# Get rid of audio resampling in Pulseaudio



## johnspack (Jun 14, 2021)

I always thought you could only set 2 sample rates in pulseaudio.  Nope.   First of all you want to set default to 44.1 so there is no resampling for regular flacs and cds.  Then set alternate to 48 to cover dvd quality.
Then set "avoid resampling" to true.  If you have a modern dac made in the last 5 years...  it will have auto resolution switching.  After setting this,  resampling method should be "copy" for everything from 44.1
to 192 and beyond.  If it must resample,  set to soxr-vhq.    Set "default-sample-format = s24le or s32le depending on what your dac can do.  Setting higher won't degrade performance.  This will give you the best
audio experience.  You need to edit  /etc/pulse/daemon.conf. 
resample-method = soxr-vhq
avoid-resampling = true
; enable-remixing = yes
; remixing-use-all-sink-channels = yes
; remixing-produce-lfe = no
; remixing-consume-lfe = no
; lfe-crossover-freq = 0

; flat-volumes = no

; rescue-streams = yes

; rlimit-fsize = -1
; rlimit-data = -1
; rlimit-stack = -1
; rlimit-core = -1
; rlimit-as = -1
; rlimit-rss = -1
; rlimit-nproc = -1
; rlimit-nofile = 256
; rlimit-memlock = -1
; rlimit-locks = -1
; rlimit-sigpending = -1
; rlimit-msgqueue = -1
; rlimit-nice = 31
; rlimit-rtprio = 9
; rlimit-rttime = 200000

default-sample-format = s24le
default-sample-rate = 44100
alternate-sample-rate = 48000
; default-sample-channels = 2
; default-channel-map = front-left,front-right

You will need to restart pulse,  or reboot after this.

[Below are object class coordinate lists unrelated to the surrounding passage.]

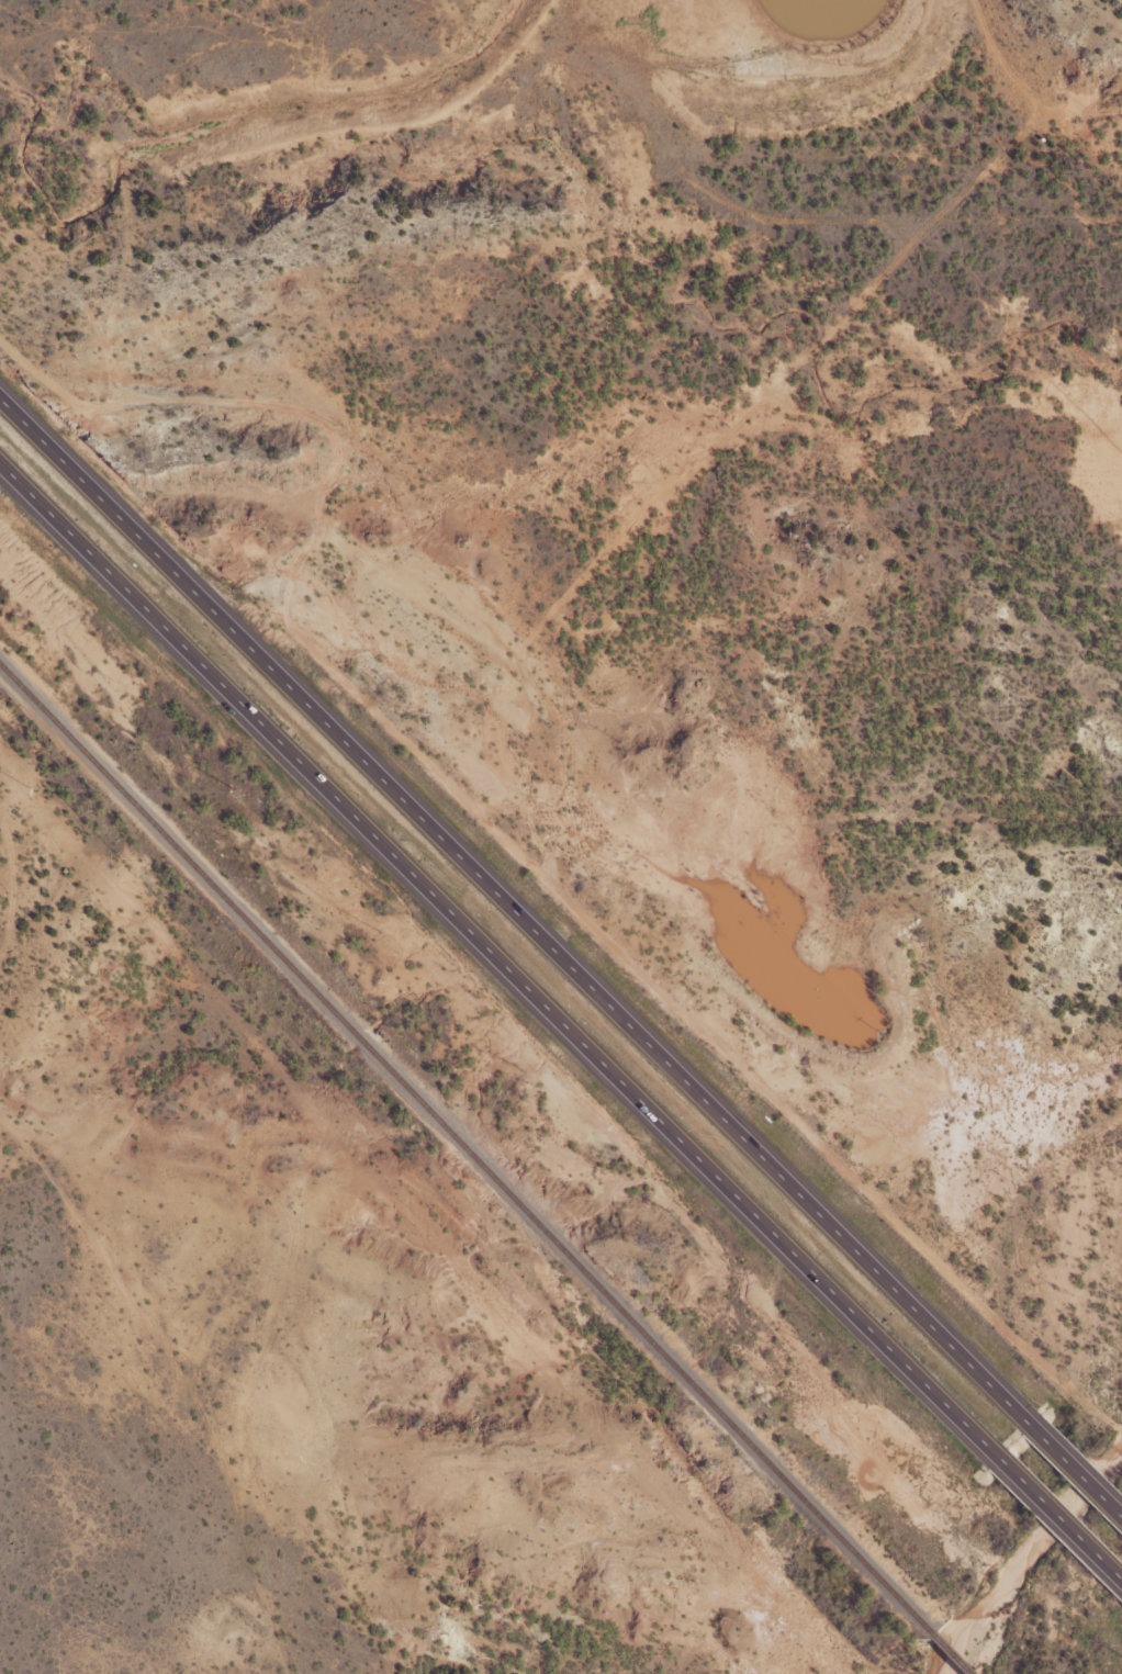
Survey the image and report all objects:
road: (515, 909)
road: (500, 951)
railway: (462, 1150)
road: (1075, 1468)
road: (1059, 1516)
railway: (945, 1653)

Also to get more control over your audio,  install PulseEffects.  It will show you in real time how your audio is being produced,  and you can apply many effects.


----------



## Ja.KooLit (Jun 27, 2021)

im not an expert but have you tried to use pipewire instead of pulseaudio?

*While its true that pipewire is not mature as pulseaudio but my system is sounding better with Pipewire. But I also have pulseeffects installed and uses some tweaks. And with helvum installed, you could have a visual routes on hows the processing done*


----------



## johnspack (Jun 28, 2021)

I am probably going to play with pipewire as it is included with 21.04,  but requires a bit more setup to fully install.  Should be able to switch between the 2 servers.  It should be more mature by
21.10 release....  maybe.


----------